R is an open-source statistical language designed with a focus on data analysis. While its historical roots are in statistical applications, it is currently experiencing a rapid growth in popularity in all fields where data matters: from data science, through bioinformatics and finance, to machine learning. Key strengths contributing to this growth include its rich libraries ecosystem (over 6 thousands packages at the moment of writing) – often authored by the leading researchers in the field, providing early access to the latest techniques; beautiful, high-quality visualizations – supporting seamless exploratory data analysis and producing stunning presentations; all of this available in an interactive environment resulting in high productivity through fast iteration times.

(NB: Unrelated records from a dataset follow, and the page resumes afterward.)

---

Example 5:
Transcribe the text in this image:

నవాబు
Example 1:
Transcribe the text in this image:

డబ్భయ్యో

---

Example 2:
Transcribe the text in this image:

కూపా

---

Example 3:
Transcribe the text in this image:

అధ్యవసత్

At the same time, there are no free lunches in programming: the dynamic, interactive nature of R does have its costs, including a significant impact on run-time performance. In an era of growing data sizes and increasingly realistic models this concern is only becoming more important.

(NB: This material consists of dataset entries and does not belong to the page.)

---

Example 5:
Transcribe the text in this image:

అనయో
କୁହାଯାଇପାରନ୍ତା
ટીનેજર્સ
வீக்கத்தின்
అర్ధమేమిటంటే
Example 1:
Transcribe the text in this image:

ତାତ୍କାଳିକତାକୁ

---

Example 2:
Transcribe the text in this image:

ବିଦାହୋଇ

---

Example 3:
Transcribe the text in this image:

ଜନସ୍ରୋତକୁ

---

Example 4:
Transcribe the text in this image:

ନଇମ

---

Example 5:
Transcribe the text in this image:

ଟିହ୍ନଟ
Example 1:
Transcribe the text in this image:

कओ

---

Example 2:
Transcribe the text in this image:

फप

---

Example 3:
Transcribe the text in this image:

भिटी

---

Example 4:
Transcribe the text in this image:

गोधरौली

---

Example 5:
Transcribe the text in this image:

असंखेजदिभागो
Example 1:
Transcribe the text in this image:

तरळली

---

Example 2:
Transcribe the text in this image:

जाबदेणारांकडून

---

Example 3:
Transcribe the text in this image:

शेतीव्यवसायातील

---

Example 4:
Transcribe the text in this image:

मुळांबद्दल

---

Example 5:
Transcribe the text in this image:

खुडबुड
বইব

In this talk we provide an introduction to Rcpp – a library allowing smooth integration of R with C++, combining the productivity benefits of R for data science together with the performance of C++. First released in 2005, today it’s the most popular language extension for R -- used by over 400 packages. We'll also discuss challenges (as well as possible solutions) involved in integrating modern C++ code, and demonstrate the usage of popular C++ libraries in practice. We’ll conclude the talk with the RInside package allowing to embed R in C++.